CHINA’S largest chipmaker has said it will invest US$30 billion to build a new semiconductor factory, as the world’s second-largest economy seeks to reduce its dependence on foreign technology.

The state-owned Tsinghua Unigroup will open the facility in Nanjing, capital of Jiangsu Province, where it will mainly produce chips used in consumer electronics such as cellphones, cameras and computers, said a statement posted on the company’s official website.

The project “is of great significance to the independent innovation, large-scale production, and marketization of China’s integrated circuit industry,” the statement said.

The announcement comes after attempts by the company to take over US chip makers Micron Technology and Sandisk were curbed by the Committee on Foreign Investment in the United States over national security concerns.

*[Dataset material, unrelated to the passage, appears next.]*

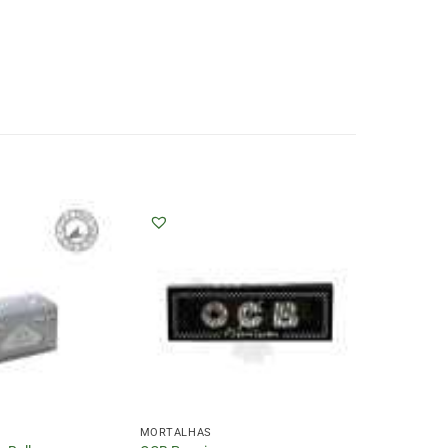
MORTALHAS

Its ambitions to acquire American technology thwarted, Tsinghua Unigroup has shifted its focus to building plants in China, launching a US$24 billion memory chip factory in Wuhan last month, according to online news site Sohu.

China was the largest market for semiconductors in the world in 2015. Its excessive dependence on imported chips has raised concern in Beijing over the country’s national security, according to a report by the US Department of Commerce.

In 2014, Chinese authorities pledged 100 billion yuan (US$14.6 billion) to support the industry, with the aim of building a “globally competitive semiconductor sector by 2030,” according to two statements by the Ministry of Industry and Information Technology in 2014 and 2015.

In a speech on cyber security in April, President Xi Jinping said China must gain control of “core” technology.

The drive by China to expand its role in the market, long dominated by US firms like Intel and Qualcomm, has raised concerns in Washington.

A report to US President Barack Obama by a presidential science panel last month warned that China is set to challenge US dominance in the industry.